梦流莺点头。时薇看了她一眼,没追问。
“你想去哪儿找?”
“嘉禾关吧,夫人在那处捡到我,或许回去看看能有什么现。”梦流莺明说。
时薇沉默片刻,忽然笑了一下,装似玩笑道,“你这身子,怕是走不出我这太阴宗的大门。”
梦流莺垂下眼,手指抚上腕间墨色的镯子。
时薇的目光随着她的动作,落在那个镯子上。
“这镯子倒是个好东西。”她随口说了一句,站起身,并没有给她拒绝的机会“你先养着吧。太阴宗还不是养不起一个人。”
梦流莺一怔:“可是——”
“可是什么?”时薇低头看她,满是不赞同,“你现在走出去,能走多远?怕是这大殿都走不出去。”
梦流莺张了张嘴,没说出话来。
时薇叹了口气,语气软下来:“你是我捡回来的,我得负责。你先把伤养好,旁的,以后再说。”
说完,她转身往外走。
走到门口,忽然想起什么,回头看了一眼。
“万华殿有引灵阵。只要不出这殿,你的魂魄就不会出事。”
她目光又落在梦流莺腕间。
“出了太阴宗,可没人护着你。”
然后推门出去。
白茯苓跟在后面,经过梦流莺身边时,小声朝她嘟囔:“你就老实待着吧,我也不是很缺你那点养魂的药。”
门关上。
梦流莺坐在床边,半晌没动。
祝清肴凑过来,小声道:“梦姐姐,你别急。
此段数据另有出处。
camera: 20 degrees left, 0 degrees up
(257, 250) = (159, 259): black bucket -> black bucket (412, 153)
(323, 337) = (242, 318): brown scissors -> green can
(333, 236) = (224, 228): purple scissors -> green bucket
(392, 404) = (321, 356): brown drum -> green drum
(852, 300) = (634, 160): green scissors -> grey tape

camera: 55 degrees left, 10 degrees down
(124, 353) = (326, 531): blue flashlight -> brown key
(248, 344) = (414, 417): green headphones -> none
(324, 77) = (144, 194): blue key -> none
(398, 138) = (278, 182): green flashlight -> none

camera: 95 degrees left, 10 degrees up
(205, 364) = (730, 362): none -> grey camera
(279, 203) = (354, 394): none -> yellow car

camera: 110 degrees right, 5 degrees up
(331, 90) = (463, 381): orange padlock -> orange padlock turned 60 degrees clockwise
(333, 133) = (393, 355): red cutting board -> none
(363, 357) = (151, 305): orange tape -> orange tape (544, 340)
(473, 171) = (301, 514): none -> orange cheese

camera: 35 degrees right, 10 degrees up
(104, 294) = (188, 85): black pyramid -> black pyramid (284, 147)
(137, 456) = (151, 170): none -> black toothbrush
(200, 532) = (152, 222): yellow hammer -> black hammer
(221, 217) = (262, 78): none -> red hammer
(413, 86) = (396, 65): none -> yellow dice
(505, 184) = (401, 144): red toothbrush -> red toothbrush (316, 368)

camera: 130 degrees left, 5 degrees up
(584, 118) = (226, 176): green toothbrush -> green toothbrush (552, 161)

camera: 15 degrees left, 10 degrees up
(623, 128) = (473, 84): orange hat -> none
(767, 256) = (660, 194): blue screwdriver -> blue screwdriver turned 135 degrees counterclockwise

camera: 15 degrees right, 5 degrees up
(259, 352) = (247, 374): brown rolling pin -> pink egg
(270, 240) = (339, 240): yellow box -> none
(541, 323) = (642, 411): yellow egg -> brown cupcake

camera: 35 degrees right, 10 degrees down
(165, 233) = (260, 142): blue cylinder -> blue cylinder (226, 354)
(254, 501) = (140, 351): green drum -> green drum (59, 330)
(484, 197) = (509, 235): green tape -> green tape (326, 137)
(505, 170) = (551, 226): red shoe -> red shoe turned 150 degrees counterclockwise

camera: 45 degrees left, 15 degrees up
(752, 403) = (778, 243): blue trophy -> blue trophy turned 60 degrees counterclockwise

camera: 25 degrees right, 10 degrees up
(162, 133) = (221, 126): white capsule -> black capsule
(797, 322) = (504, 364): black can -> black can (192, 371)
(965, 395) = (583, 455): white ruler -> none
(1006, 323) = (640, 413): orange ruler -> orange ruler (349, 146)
师母人很好的,她既然开口留你,你就安心住着呗。等你养好了,我帮你一起找!”
梦流莺抬眸看她,忽然笑了一下。
“好。”
祝清肴满意了,又絮叨了几句才离开。
屋内重新安静下来。
梦流莺靠在床头,手指无意识地转着腕间的镯子。
小鸢自上次出现一次,就再也没消息了……
她闭上眼,打算养一养精神。
这一养,便是七日。
头几日她几乎没下床,昏睡的时候比清醒的时候多。
好在是每日都能醒来。
白茯苓每日来诊脉,来一次脸黑一次,来一次嘴里嘟囔一句“浪费我灵药”,最后都还是把药炖好了端过来。
梦流莺喝不了多少,几乎都是喝一半吐一半。
生理性的呕吐实在没有办法控制,好歹不会呕血了。
也能硬逼着自己再喝一点。
祝清肴捧着一碟点心推门进来,见她坐着,眼睛一亮:“梦姐姐你好啦?”
“……还没有。”
“那就是快好啦!”祝清肴把点心往她手里一塞,“师母做的,甜口的,你尝尝!”
梦流莺低头看着手里的点心,迟疑片刻,咬了一口。
很淡的甜味,可能是她病久了,吃在嘴里尝不出什么味道。